Bikes from the Ovo bike-sharing scheme are not the only ones that are being targeted by thieves.
Police data focusing on 71 streets in and around Cardiff city centre shows there were 140 reports of bicycle theft in the eight months from January 2023 to August 2023.
Mr Roberts said an attitude shift will also play an important part in making the next bike-share scheme in Cardiff more successful.
He added: “It is not just the council who are involved. The police, I think, have to take bike theft much more seriously.
“It is not just Nextbikes that are getting stolen. It is peoples’ own bikes. Cardiff has a really poor record.
“We need a partnership between the police and the council to take this whole issue of bike theft – Nextbike and peoples’ own bikes – much more seriously and take more action to stop it happening.”
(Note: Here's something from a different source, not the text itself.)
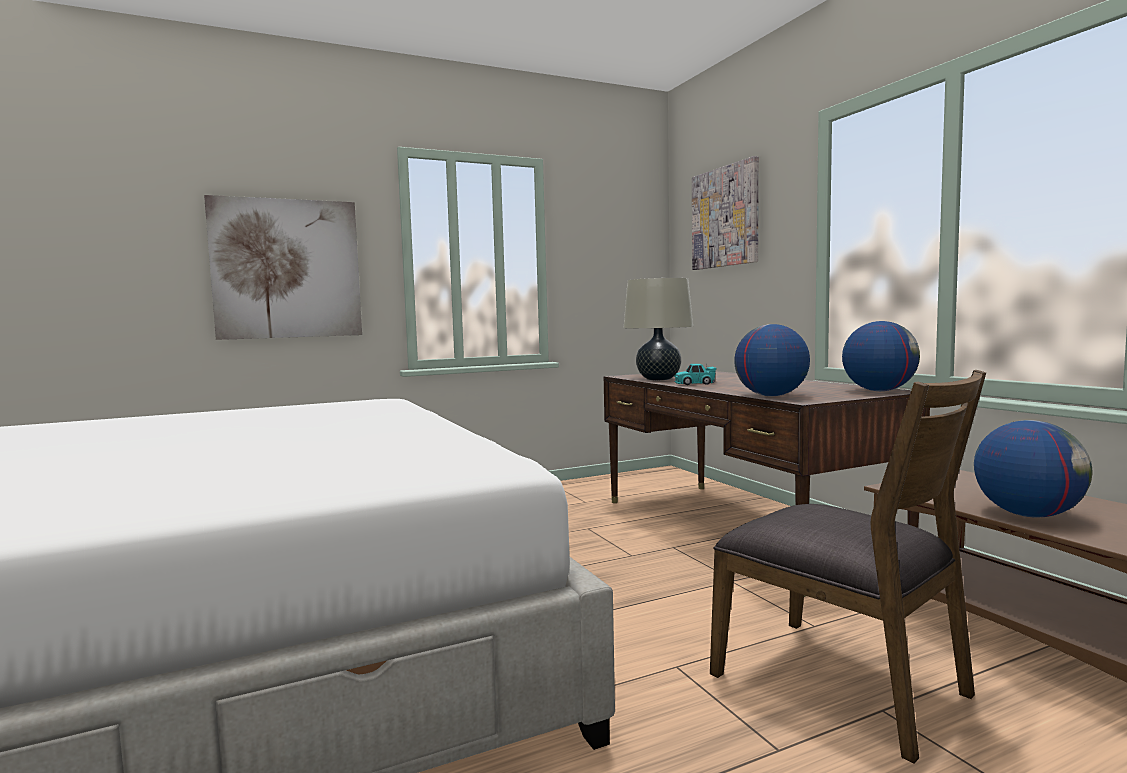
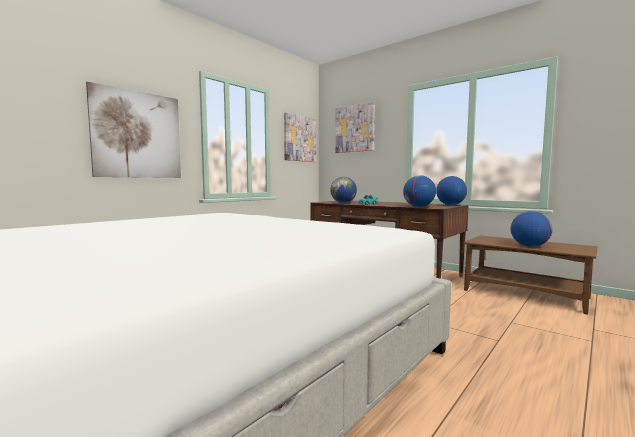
camera: 25 degrees left, 0 degrees up
(619, 246) = (300, 138): none -> picture
(658, 379) = (343, 203): beige table lamp -> globe
(841, 683) = (489, 316): brown chair -> none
Inspector Darren Grady, from South Wales Police, said: “Ovo Bikes allows residents and visitors to travel around Cardiff in a convenient and environmentally friendly manner.
“The minority who steal or vandalise these bikes ruin the facility for others and we are committed to working with Nextbike and the local authority to continue clamping down on this mindless behaviour.
“We need the community to be an extra pair of eyes and to please report suspicious activity, vandalism, and theft.”